Bislang werden die Möglichkeiten nach einem Test von ibusiness jedoch nur selten von Shops genutzt. Insgesamt wurden 3.354 Shops getestet. Eine Einbindung von Facebook konnte dabei bei insgesamt 582 Shops festgestellt werden. Dabei erfolgte die Einbindung auf recht unterschiedliche Art und Weise. Einige haben den Like-Button oder andere Social Plugins für die Einbindung genutzt. Open-Graph-Daten wurden jedoch nur in 35 Shops gefunden. Bei 20,59 Prozent dieser Stores erfolgte die Einbindung nicht sinnvoll. Eine gute und ebenso sinnvolle Nutzung der Tags konnte lediglich bei 26,47 Prozent der Shops nachgewiesen werden.

Nutzen Webseiten- und Shop-Betreiber den Like-Button von Facebook oder andere Social Plugins, sollten sie sich grundsätzlich auch die Zeit nehmen, um die Open Graph Parameter sinnvoll zu füllen. Betreiber können sich dadurch gegenüber der Konkurrenz einen erheblichen Vorteil sichern, denn bislang werden die Parameter kaum von anderen Shops genutzt. Grundlegend gilt jedoch auch hier, dass attraktive Daten von den Betreibern bereitgestellt werden. Nutzer von Facebook erhalten in der Regel eine nahezu unüberschaubare Vielzahl von Nachrichten. Aus diesem Grund ist es entscheidend, dass von den Unternehmen wirkliche Vorteile kommuniziert werden.

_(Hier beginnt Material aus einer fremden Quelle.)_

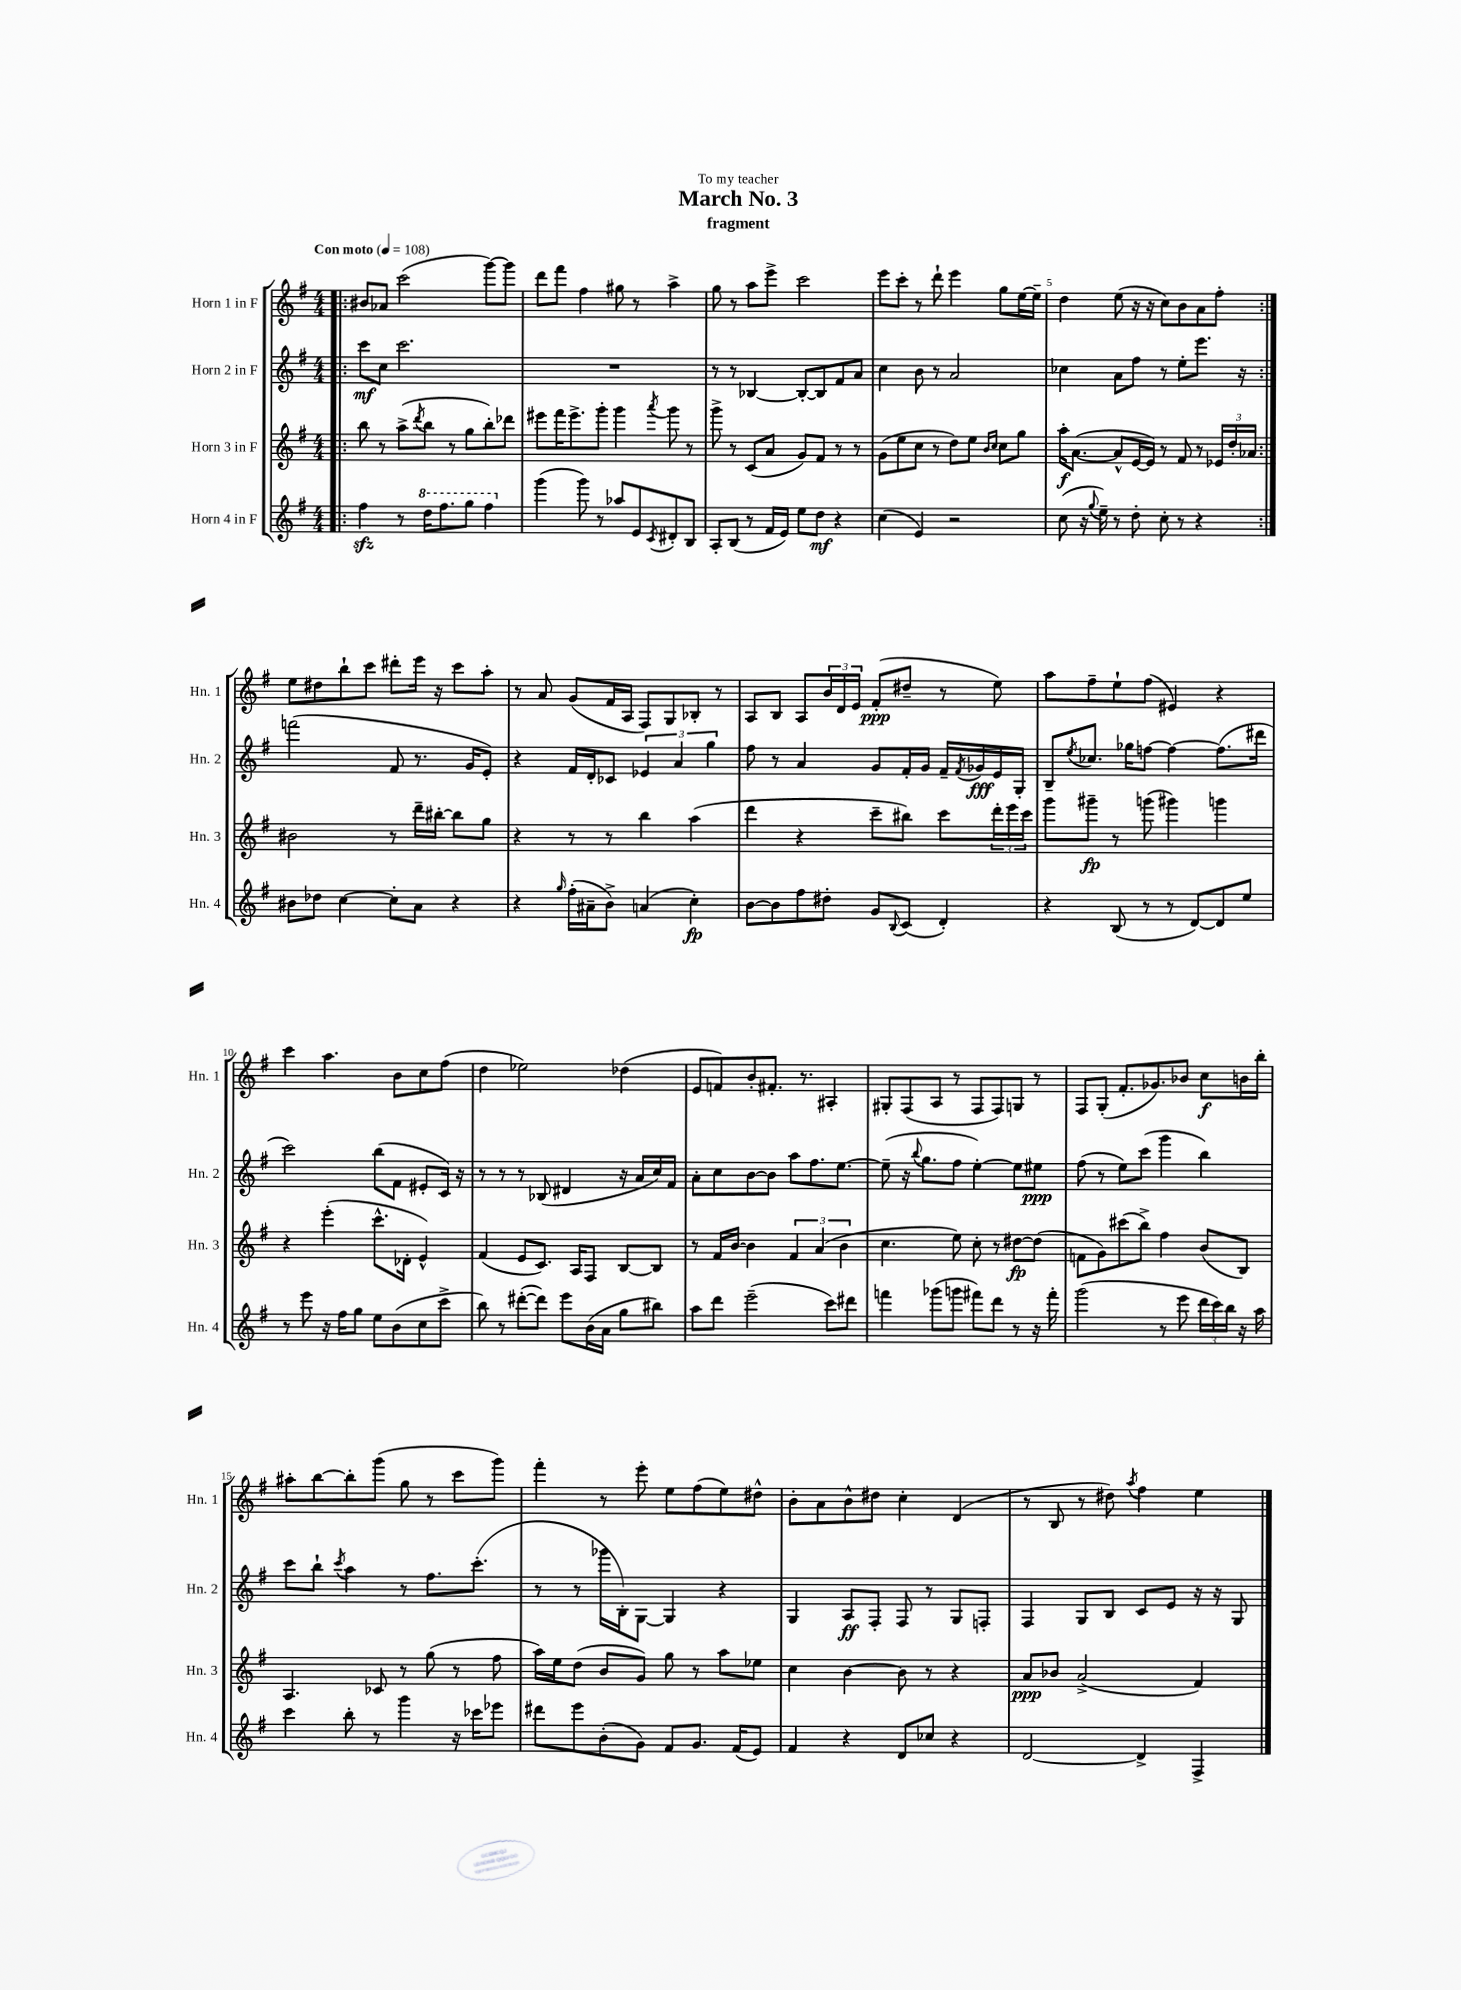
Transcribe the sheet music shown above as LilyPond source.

\header { title = "March No. 3" subtitle = "fragment" dedication = "To my teacher" }
<<
\new StaffGroup <<
\new Staff = "s0" \with { instrumentName = "Horn 1 in F" shortInstrumentName = "Hn. 1" } {
    \clef treble \key g \major \numericTimeSignature \time 4/4 \tempo "Con moto" 4 = 108
    \repeat volta 2 { \bar ".|:" bis'8 aes'8 c'''2( g'''8~) g'''8 |
    d'''8 fis'''8 fis''4 gis''8 r8 a''4-> |
    g''8 r8 a''8 e'''8-> c'''2 |
    e'''8 c'''8-. r8 d'''8-! e'''4 g''8 e''16~ e''16-- |
    d''4 e''8( r16 r16 c''8) b'8 a'8 fis''8-. | }
    e''8 dis''8 b''8-! c'''8 dis'''8-. e'''16 r16 c'''8 a''8-. |
    r8 a'8 g'8( fis'16 a16 fis8) g8 bes8-. r8 |
    a8 b8 a8 \tuplet 3/2 { b'16 d'16 e'16 } fis'8-.\ppp( dis''8-- r8 e''8) |
    a''8 fis''8-- e''8-! fis''8( eis'4) r4 |
    c'''4 a''4. b'8 c''8 fis''8( |
    d''4 ees''2) des''4( |
    e'8 f'8) b'8-. fis'8.-. r8. ais4-. |
    gis8-. fis8( a8 r8 fis8 fis8) g8 r8 |
    fis8 g8-.( fis'8.-. ges'8.) bes'8 c''8\f b'16 b''16-. |
    ais''8-. b''8~ b''8-. g'''8( g''8 r8 c'''8 g'''8) |
    fis'''4-. r8 e'''8-. e''8 fis''8( e''8) dis''8-^ |
    b'8-. a'8 b'8-^ dis''8 c''4-. d'4( |
    r8 b8 r8 dis''8) \acciaccatura { a''8 } fis''4 e''4 \bar "|." |
}
\new Staff = "s1" \with { instrumentName = "Horn 2 in F" shortInstrumentName = "Hn. 2" } {
    \clef treble \key g \major \numericTimeSignature \time 4/4
    \repeat volta 2 { \bar ".|:" c'''8\mf c''8 c'''2. |
    R1 |
    r8 r8 bes4~ bes8~-. bes8 fis'8 a'8 |
    c''4 b'8 r8 a'2 |
    ces''4 a'8 fis''8 r8 e''8-. e'''8. r16 | }
    f'''2( fis'8 r8. g'16 e'8-.) |
    r4 fis'16 d'16-. ces'8 \tuplet 3/2 { ees'4 a'4 g''4 } |
    fis''8 r8 a'4 g'8 fis'16-. g'16 fis'16-- \acciaccatura { fis'8 } ges'16\fff e'16 g16-. |
    b8-- \acciaccatura { e''8 } ces''8. ges''16 f''8~ f''4~ f''8.( dis'''16 |
    c'''2) b''8( fis'8 eis'8-. c'16) r16 |
    r8 r8 r8 bes8( dis'4 r16 a'16 c''16) fis'16 |
    a'8-. c''8 b'8~ b'8 a''8 fis''8. e''8.~ |
    e''8--( r16 \appoggiatura { b''8 } g''8. fis''8 e''4~-.) e''8 eis''8\ppp |
    fis''8( r8 e''8) c'''8( g'''4 b''4) |
    c'''8 b''8-! \acciaccatura { c'''8 } a''4 r8 fis''8. c'''8.-.( |
    r8 r8 ges'''16 b16-.) g8~ g4 r4 |
    g4 a8\ff fis8-. fis8 r8 g8 f8-. |
    fis4 g8 b8 c'8 e'8 r16 r16 g8 \bar "|." |
}
\new Staff = "s2" \with { instrumentName = "Horn 3 in F" shortInstrumentName = "Hn. 3" } {
    \clef treble \key g \major \numericTimeSignature \time 4/4
    \repeat volta 2 { \bar ".|:" b''8 r8 a''8->( \acciaccatura { d'''8 } b''8 r8 g''8 b''8-.) des'''8 |
    eis'''8 fis'''16 eis'''8.-> g'''8-. g'''4 \acciaccatura { a'''8 } g'''8 r8 |
    g'''8-> r8 c'8( a'8 g'8) fis'8 r8 r8 |
    g'8( e''8 c''8 r8 d''8) e''8 \grace { b'16 c''16 } c''8 g''8 |
    a''16-.\f a'8.~( a'8-^ e'16~ e'16) r8 fis'8 r8 \tuplet 3/2 { ees'16 d''16-. aes'16 } | }
    bis'2 r8 d'''16-- bis''16~-. bis''8 g''8 |
    r4 r8 r8 b''4 a''4( |
    d'''4 r4 c'''8-- bis''8) c'''8 \tuplet 3/2 { d'''16-. e'''16 c'''16 } |
    g'''8 gis'''8--\fp r8 g'''8( gis'''4) g'''4 |
    r4 e'''4-.( c'''8.-^ des'16-. e'4-^) |
    fis'4( e'8 c'8.) a16 fis8 b8~ b8 |
    r8 fis'16 b'16~ b'4 \tuplet 3/2 { fis'4 a'4( b'4 } |
    c''4. e''8) c''8-. r8 dis''8~\fp dis''8( |
    f'8 g'8) cis'''8( b''8->) fis''4 b'8( b8) |
    a4. ces'8 r8 g''8( r8 fis''8 |
    a''16) e''16 d''8( b'8 g'8) g''8 r8 a''8 ees''8 |
    c''4 b'4~ b'8 r8 r4 |
    a'8\ppp bes'8 a'2->( fis'4) \bar "|." |
}
\new Staff = "s3" \with { instrumentName = "Horn 4 in F" shortInstrumentName = "Hn. 4" } {
    \clef treble \key g \major \numericTimeSignature \time 4/4
    \repeat volta 2 { \bar ".|:" fis''4\sfz r8 \ottava #1 d'''16 fis'''8. g'''8 fis'''4 \ottava #0 |
    g'''4( g'''8) r8 aes''8 e'8 \acciaccatura { c'8 } dis'8-. b8 |
    a8-. b8( r8 fis'16 e'16) e''8 d''8\mf r4 |
    c''4( e'4) r2 |
    c''8( r16 \appoggiatura { g''8 } e''16--) r8 d''8-. c''8-. r8 r4 | }
    bis'8 des''8 c''4~ c''8-. a'8 r4 |
    r4 \grace { g''16 } fis''16-.( ais'16-- b'8->) a'4( c''4-.\fp) |
    b'8~ b'8 fis''8 dis''8-. g'8 \appoggiatura { b8 } c'8( d'4-.) |
    r4 b8( r8 r8 d'8~) d'8 e''8 |
    r8 e'''8 r16 fis''16 g''8 e''8 b'8( c''8 c'''8-> |
    b''8) r8 dis'''8~-.( dis'''8) e'''8 b'16( a'16 g''8 bis''8) |
    a''8 d'''8 e'''2--( c'''8) dis'''8 |
    f'''4 ges'''8( g'''8 fis'''8) d'''8 r8 r16 fis'''16-. |
    g'''2( r8 e'''8 \tuplet 3/2 { d'''16 c'''16) b''16 } r16 a''16 |
    c'''4 b''8-. r8 g'''4 r16 ces'''16 ees'''8 |
    dis'''8 e'''8 b'8-.( g'8) fis'8 g'8. fis'16( e'8) |
    fis'4 r4 d'8 ces''8 r4 |
    d'2~ d'4-> fis4-> \bar "|." |
}
>>
>>
\layout { \context { \Score \override BarNumber.break-visibility = ##(#f #t #t) barNumberVisibility = #(every-nth-bar-number-visible 5) } }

Es ist durchaus möglich, dass die Open Graph Daten genutzt werden, um Aktionen, grundsätzliche Vorteile oder auch eine Markenpositionierung zu verbreiten. Grundsätzlich gilt es als sinnvoll, wenn innerhalb der Webseite für unterschiedliche Seiten auf verschiedene Daten bereitgestellt werden. So kann bei Online Shops an dieser Stelle auf die Rubrikenseiten, die Startseite, sowie die Produktseiten gesetzt werden. In der Regel ist es an dieser Stelle nicht möglich, dass jede Rubrik oder jedes einzelne Produkt mit einem entsprechenden Text versehen werden kann. Es gilt jedoch als sinnvoll, wenn optimierte Schablonen genutzt werden.

Jeder, der Facebook in Verbindung mit seinem Online Shop nutzen möchte, sollte auch darauf achten, dass die Feinheiten entsprechend optimiert werden. Durch die Nutzung des Protokolls Open Graph können Unternehmen mi ihren eigenen Nachrichten aus der Masse herausragen. So ist es möglich, gezielt Fans zu generieren.